Data Warehouse on AWS: Best Practices

A data warehouse job is often performed in two distinct phases:
  • A SQL-based ETL/data engineering phase to prepare the data, typically using either Hive on MapReduce or Hive on Spark.
  • A BI/SQL analytics phase, typically using Impala and possibly BI tools or SQL applications.

The first of these phases, the ETL or data engineering phase, should generally follow the best practices for data engineering workloads that are described in the previous section of this document, Data Engineering on AWS.

The section will concentrate on the second phase, the BI and SQL analytics phase. This is where reports, visualizations, or applications are produced for people to use in real time, requiring interactive response times and higher concurrency.

For most data warehouse workloads, greatest flexibility and lowest cost can be achieved using the default recommendations described below.

Basic Architectural Patterns

Cloudera recommends the following architectural patterns for three common types of data warehouse workloads:

Choose one of these patterns, depending on your particular workloads, to ensure optimal price, performance, and convenience.

Pattern #1: Transient BI Workloads on Object Storage

For transient business intelligence (BI) workloads where there is infrequent usage, use on-demand instances, and spin up clusters when needed.

This pattern is best when jobs run on an irregular basis, for fewer than 50% of weekly hours.
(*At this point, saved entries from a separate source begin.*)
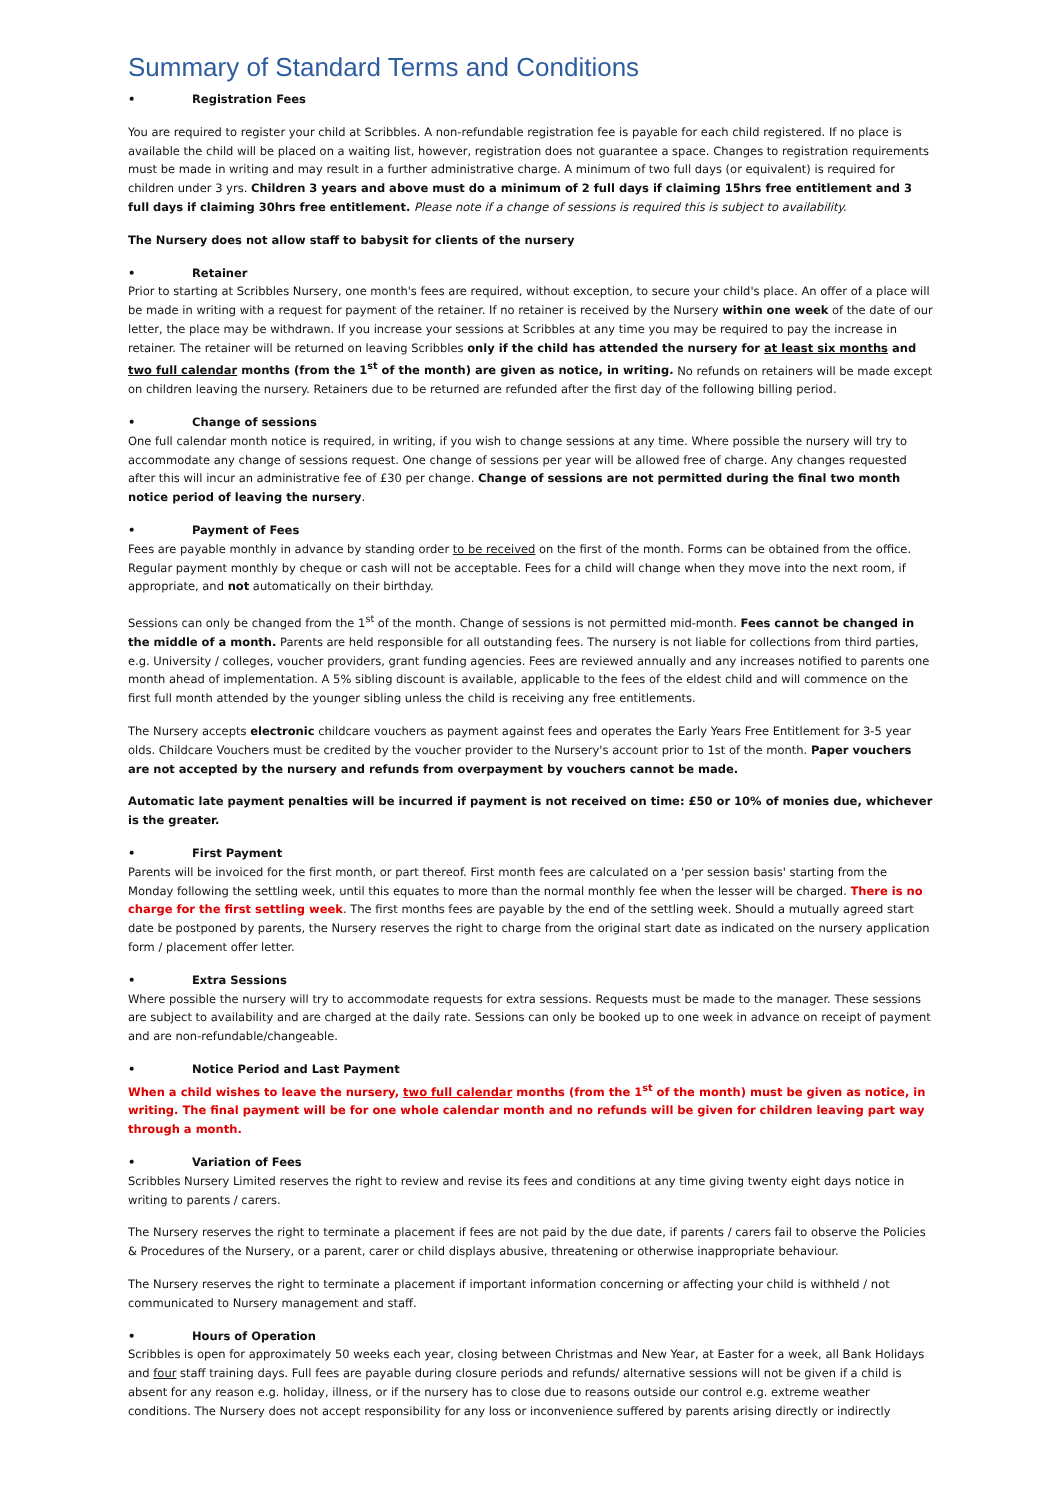Summary of Standard Terms and Conditions
• Registration Fees
You are required to register your child at Scribbles. A non-refundable registration fee is payable for each child registered. If no place is available the child will be placed on a waiting list, however, registration does not guarantee a space. Changes to registration requirements must be made in writing and may result in a further administrative charge. A minimum of two full days (or equivalent) is required for children under 3 yrs. Children 3 years and above must do a minimum of 2 full days if claiming 15hrs free entitlement and 3 full days if claiming 30hrs free entitlement. Please note if a change of sessions is required this is subject to availability.
The Nursery does not allow staff to babysit for clients of the nursery
• Retainer
Prior to starting at Scribbles Nursery, one month's fees are required, without exception, to secure your child's place. An offer of a place will be made in writing with a request for payment of the retainer. If no retainer is received by the Nursery within one week of the date of our letter, the place may be withdrawn. If you increase your sessions at Scribbles at any time you may be required to pay the increase in retainer. The retainer will be returned on leaving Scribbles only if the child has attended the nursery for at least six months and two full calendar months (from the 1<sup>st</sup> of the month) are given as notice, in writing. No refunds on retainers will be made except on children leaving the nursery. Retainers due to be returned are refunded after the first day of the following billing period.
• Change of sessions
One full calendar month notice is required, in writing, if you wish to change sessions at any time. Where possible the nursery will try to accommodate any change of sessions request. One change of sessions per year will be allowed free of charge. Any changes requested after this will incur an administrative fee of £30 per change. Change of sessions are not permitted during the final two month notice period of leaving the nursery.
• Payment of Fees
Fees are payable monthly in advance by standing order to be received on the first of the month. Forms can be obtained from the office. Regular payment monthly by cheque or cash will not be acceptable. Fees for a child will change when they move into the next room, if appropriate, and not automatically on their birthday.
Sessions can only be changed from the 1<sup>st</sup> of the month. Change of sessions is not permitted mid-month. Fees cannot be changed in the middle of a month. Parents are held responsible for all outstanding fees. The nursery is not liable for collections from third parties, e.g. University / colleges, voucher providers, grant funding agencies. Fees are reviewed annually and any increases notified to parents one month ahead of implementation. A 5% sibling discount is available, applicable to the fees of the eldest child and will commence on the first full month attended by the younger sibling unless the child is receiving any free entitlements.
The Nursery accepts electronic childcare vouchers as payment against fees and operates the Early Years Free Entitlement for 3-5 year olds. Childcare Vouchers must be credited by the voucher provider to the Nursery's account prior to 1st of the month. Paper vouchers are not accepted by the nursery and refunds from overpayment by vouchers cannot be made.
Automatic late payment penalties will be incurred if payment is not received on time: £50 or 10% of monies due, whichever is the greater.
• First Payment
Parents will be invoiced for the first month, or part thereof. First month fees are calculated on a 'per session basis' starting from the Monday following the settling week, until this equates to more than the normal monthly fee when the lesser will be charged. There is no charge for the first settling week. The first months fees are payable by the end of the settling week. Should a mutually agreed start date be postponed by parents, the Nursery reserves the right to charge from the original start date as indicated on the nursery application form / placement offer letter.
• Extra Sessions
Where possible the nursery will try to accommodate requests for extra sessions. Requests must be made to the manager. These sessions are subject to availability and are charged at the daily rate. Sessions can only be booked up to one week in advance on receipt of payment and are non-refundable/changeable.
• Notice Period and Last Payment
When a child wishes to leave the nursery, two full calendar months (from the 1<sup>st</sup> of the month) must be given as notice, in writing. The final payment will be for one whole calendar month and no refunds will be given for children leaving part way through a month.
• Variation of Fees
Scribbles Nursery Limited reserves the right to review and revise its fees and conditions at any time giving twenty eight days notice in writing to parents / carers.
The Nursery reserves the right to terminate a placement if fees are not paid by the due date, if parents / carers fail to observe the Policies & Procedures of the Nursery, or a parent, carer or child displays abusive, threatening or otherwise inappropriate behaviour.
The Nursery reserves the right to terminate a placement if important information concerning or affecting your child is withheld / not communicated to Nursery management and staff.
• Hours of Operation
Scribbles is open for approximately 50 weeks each year, closing between Christmas and New Year, at Easter for a week, all Bank Holidays and four staff training days. Full fees are payable during closure periods and refunds/ alternative sessions will not be given if a child is absent for any reason e.g. holiday, illness, or if the nursery has to close due to reasons outside our control e.g. extreme weather conditions. The Nursery does not accept responsibility for any loss or inconvenience suffered by parents arising directly or indirectly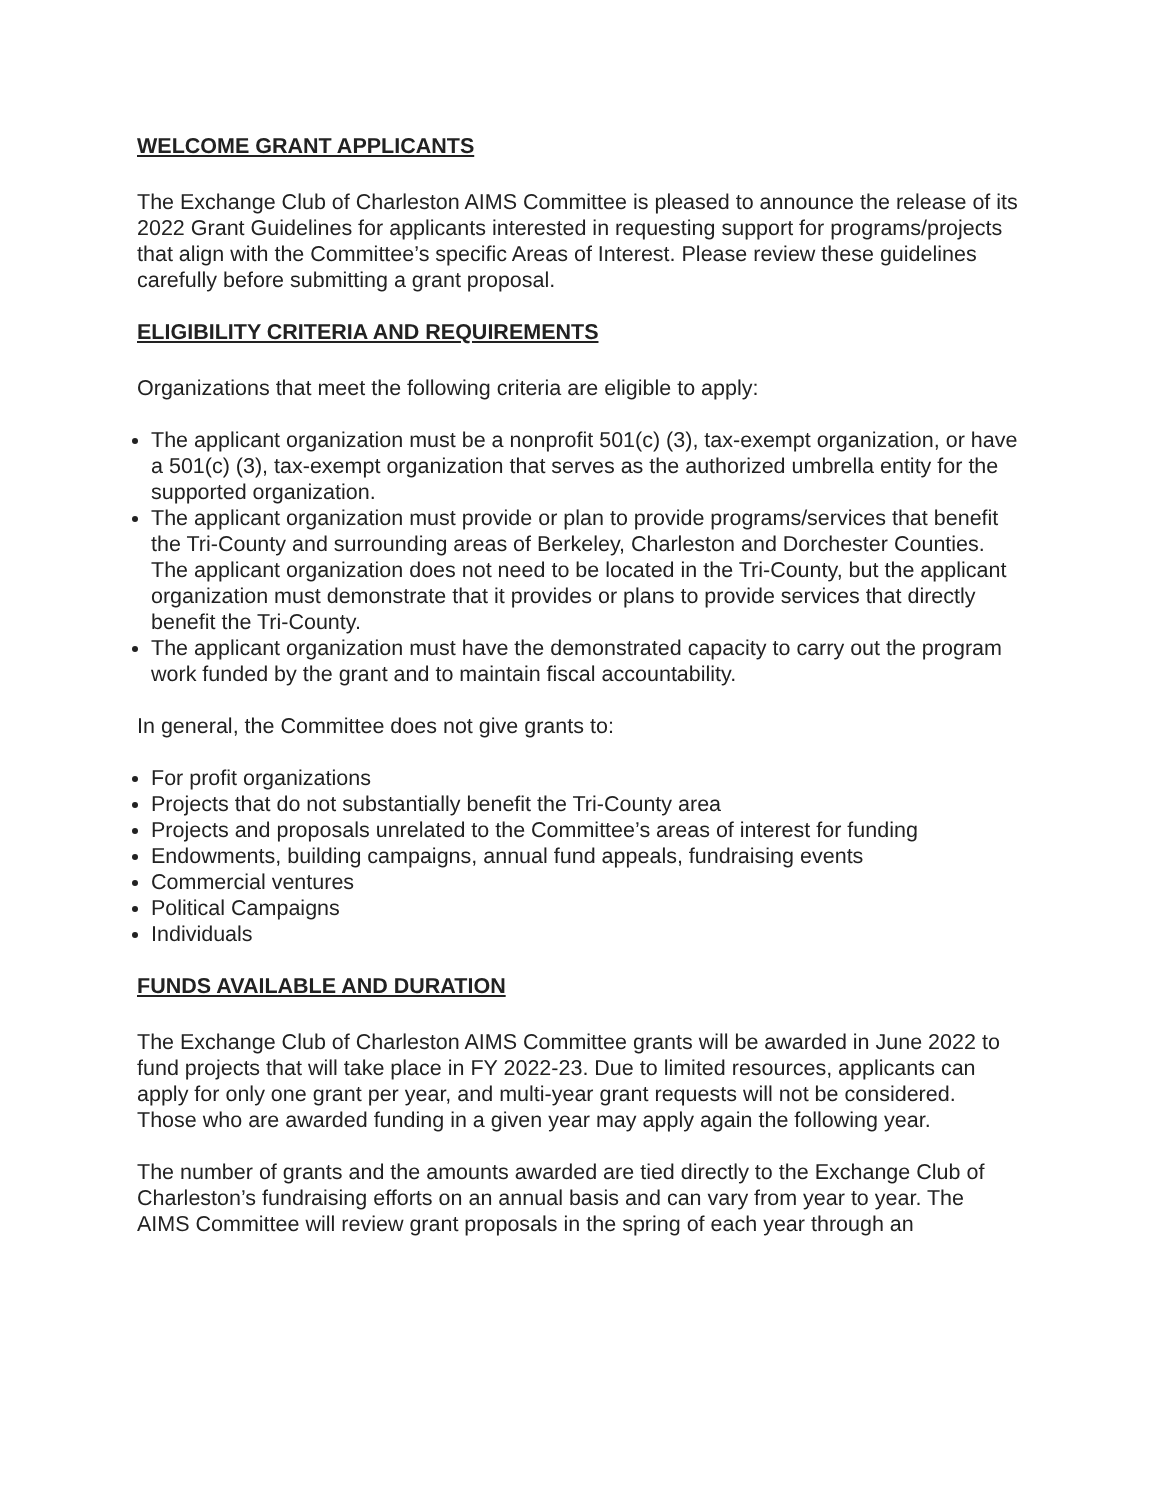WELCOME GRANT APPLICANTS
The Exchange Club of Charleston AIMS Committee is pleased to announce the release of its 2022 Grant Guidelines for applicants interested in requesting support for programs/projects that align with the Committee’s specific Areas of Interest. Please review these guidelines carefully before submitting a grant proposal.
ELIGIBILITY CRITERIA AND REQUIREMENTS
Organizations that meet the following criteria are eligible to apply:
The applicant organization must be a nonprofit 501(c) (3), tax-exempt organization, or have a 501(c) (3), tax-exempt organization that serves as the authorized umbrella entity for the supported organization.
The applicant organization must provide or plan to provide programs/services that benefit the Tri-County and surrounding areas of Berkeley, Charleston and Dorchester Counties. The applicant organization does not need to be located in the Tri-County, but the applicant organization must demonstrate that it provides or plans to provide services that directly benefit the Tri-County.
The applicant organization must have the demonstrated capacity to carry out the program work funded by the grant and to maintain fiscal accountability.
In general, the Committee does not give grants to:
For profit organizations
Projects that do not substantially benefit the Tri-County area
Projects and proposals unrelated to the Committee’s areas of interest for funding
Endowments, building campaigns, annual fund appeals, fundraising events
Commercial ventures
Political Campaigns
Individuals
FUNDS AVAILABLE AND DURATION
The Exchange Club of Charleston AIMS Committee grants will be awarded in June 2022 to fund projects that will take place in FY 2022-23. Due to limited resources, applicants can apply for only one grant per year, and multi-year grant requests will not be considered. Those who are awarded funding in a given year may apply again the following year.
The number of grants and the amounts awarded are tied directly to the Exchange Club of Charleston’s fundraising efforts on an annual basis and can vary from year to year. The AIMS Committee will review grant proposals in the spring of each year through an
This pattern can result in lower cost for two reasons:
  • You only spin up clusters as they are needed, and only pay only for the cloud resources you use
  • You are able to select an instance type for each job, ensuring that jobs run on the most suitable hardware, with maximum efficiency
  • Enables quick iteration with different instance types and settings
  • Instances and software can be tailored to specific workloads
  • Workloads run in complete isolation
  • You can use spot instances for worker nodes, which lowers costs even further
  • You can size your environment optimally, depending on the batch size
  • You incur the cost of start and stop time for each cluster
  • On-demand instances cost more per hour than long-running instances
  • You cannot use Cloudera Navigator with transient instances, since instances are terminated when a job completes
The following characteristics are typical for this type of cluster:
  • On-demand instances
  • Usage-based pricing
  • Grow and shrink clusters to minimize cost
  • Cluster per tenant or user

Pattern #2: Persistent BI on Object Storage

This pattern is usually the best choice when BI workloads run frequently but are flexible and changeable, and are not scheduled for fixed hours.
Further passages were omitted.